*** Dataset entries

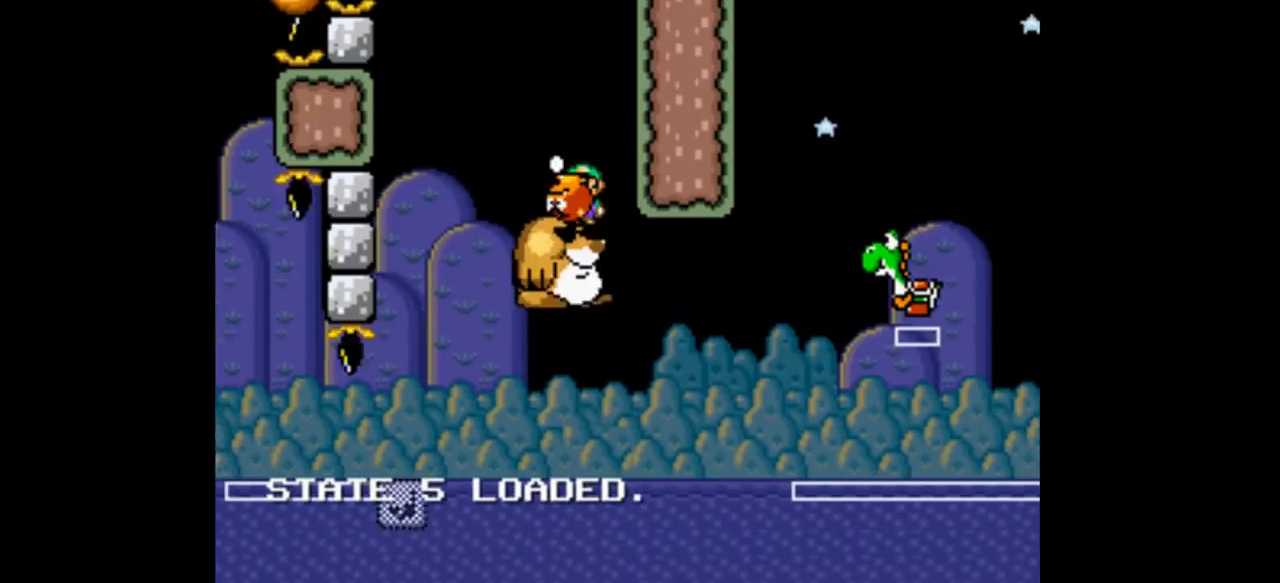
{"dt_ms": 500, "buttons": ["Y", "DPAD_RIGHT"], "events": [[67, "B", "down"], [267, "DPAD_LEFT", "down"], [400, "DPAD_LEFT", "up"], [433, "DPAD_RIGHT", "down"], [467, "B", "up"]]}
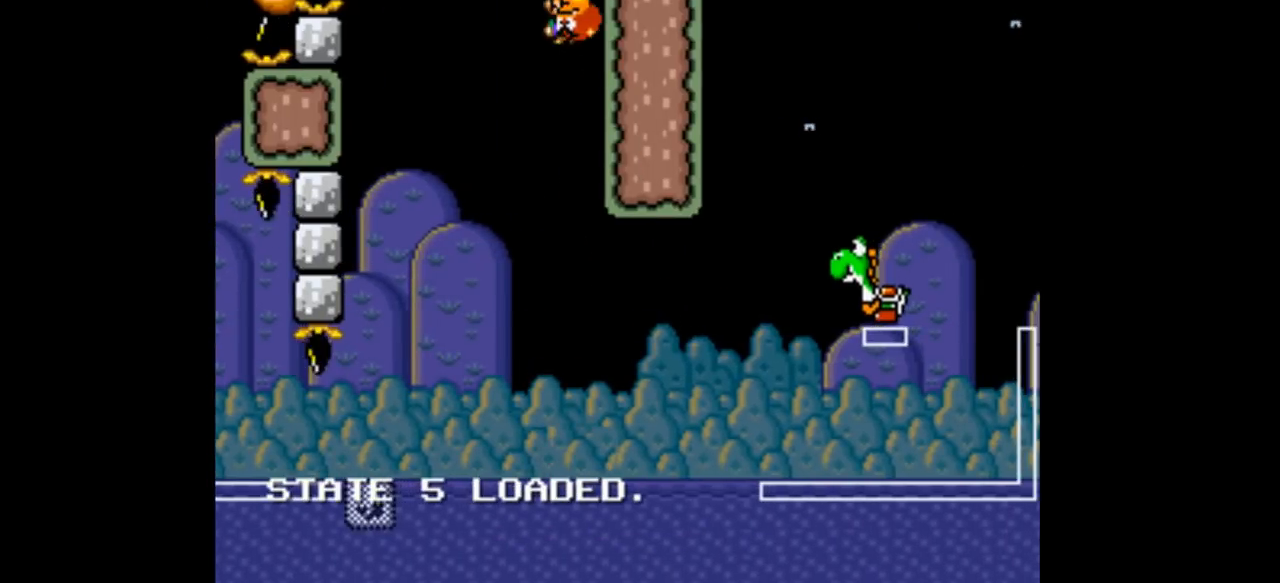
{"dt_ms": 500, "buttons": ["Y", "DPAD_LEFT"], "events": [[467, "DPAD_RIGHT", "up"], [500, "DPAD_LEFT", "down"]]}
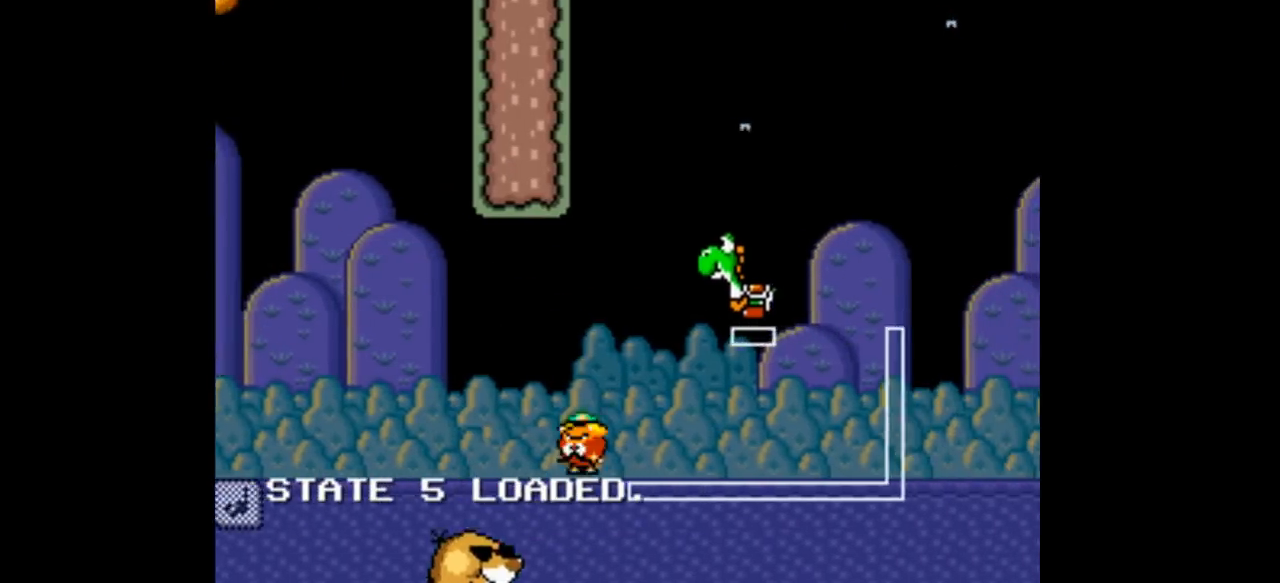
{"dt_ms": 500, "buttons": ["Y"], "events": [[33, "B", "down"], [100, "B", "up"], [100, "DPAD_LEFT", "up"], [100, "DPAD_RIGHT", "down"], [133, "B", "down"], [133, "DPAD_LEFT", "down"], [133, "DPAD_RIGHT", "up"], [200, "B", "up"], [233, "DPAD_LEFT", "up"]]}
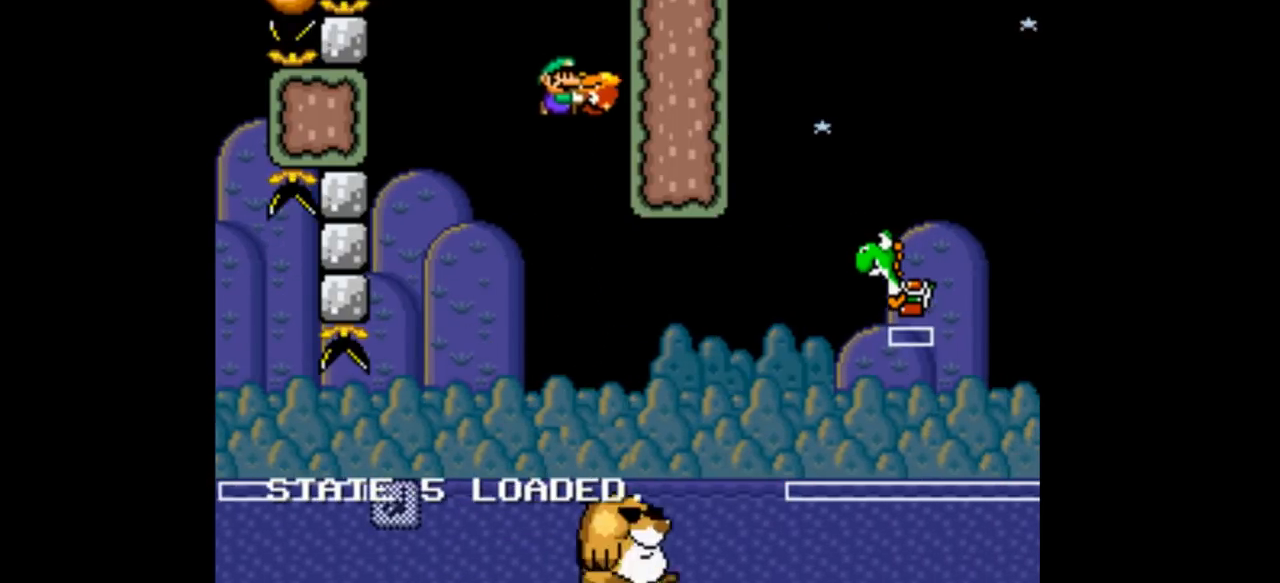
{"dt_ms": 500, "buttons": ["Y", "DPAD_RIGHT"], "events": [[133, "DPAD_RIGHT", "down"]]}
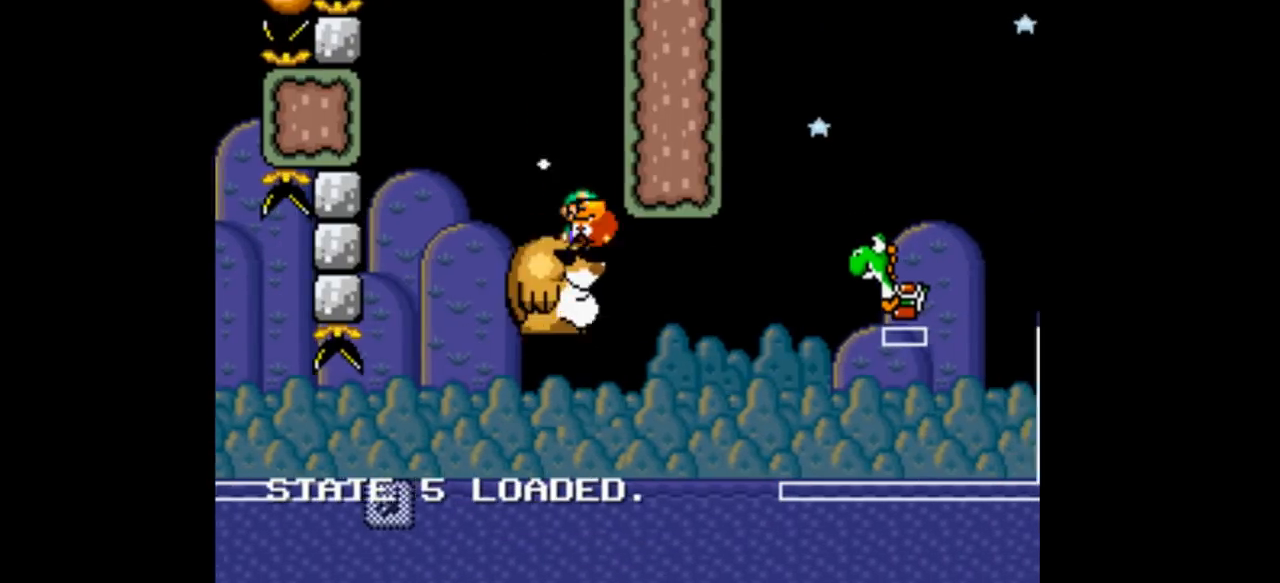
{"dt_ms": 500, "buttons": ["Y", "DPAD_LEFT"], "events": [[33, "DPAD_RIGHT", "up"], [100, "B", "down"], [200, "Y", "up"], [300, "B", "up"], [300, "Y", "down"], [500, "DPAD_LEFT", "down"]]}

******

> _Your assignment_
Restate each entry word for word, leaving out any pictures.

> _Result of this task_
{"dt_ms": 500, "buttons": ["Y", "DPAD_RIGHT"], "events": [[67, "B", "down"], [267, "DPAD_LEFT", "down"], [400, "DPAD_LEFT", "up"], [433, "DPAD_RIGHT", "down"], [467, "B", "up"]]}
{"dt_ms": 500, "buttons": ["Y", "DPAD_LEFT"], "events": [[467, "DPAD_RIGHT", "up"], [500, "DPAD_LEFT", "down"]]}
{"dt_ms": 500, "buttons": ["Y"], "events": [[33, "B", "down"], [100, "B", "up"], [100, "DPAD_LEFT", "up"], [100, "DPAD_RIGHT", "down"], [133, "B", "down"], [133, "DPAD_LEFT", "down"], [133, "DPAD_RIGHT", "up"], [200, "B", "up"], [233, "DPAD_LEFT", "up"]]}
{"dt_ms": 500, "buttons": ["Y", "DPAD_RIGHT"], "events": [[133, "DPAD_RIGHT", "down"]]}
{"dt_ms": 500, "buttons": ["Y", "DPAD_LEFT"], "events": [[33, "DPAD_RIGHT", "up"], [100, "B", "down"], [200, "Y", "up"], [300, "B", "up"], [300, "Y", "down"], [500, "DPAD_LEFT", "down"]]}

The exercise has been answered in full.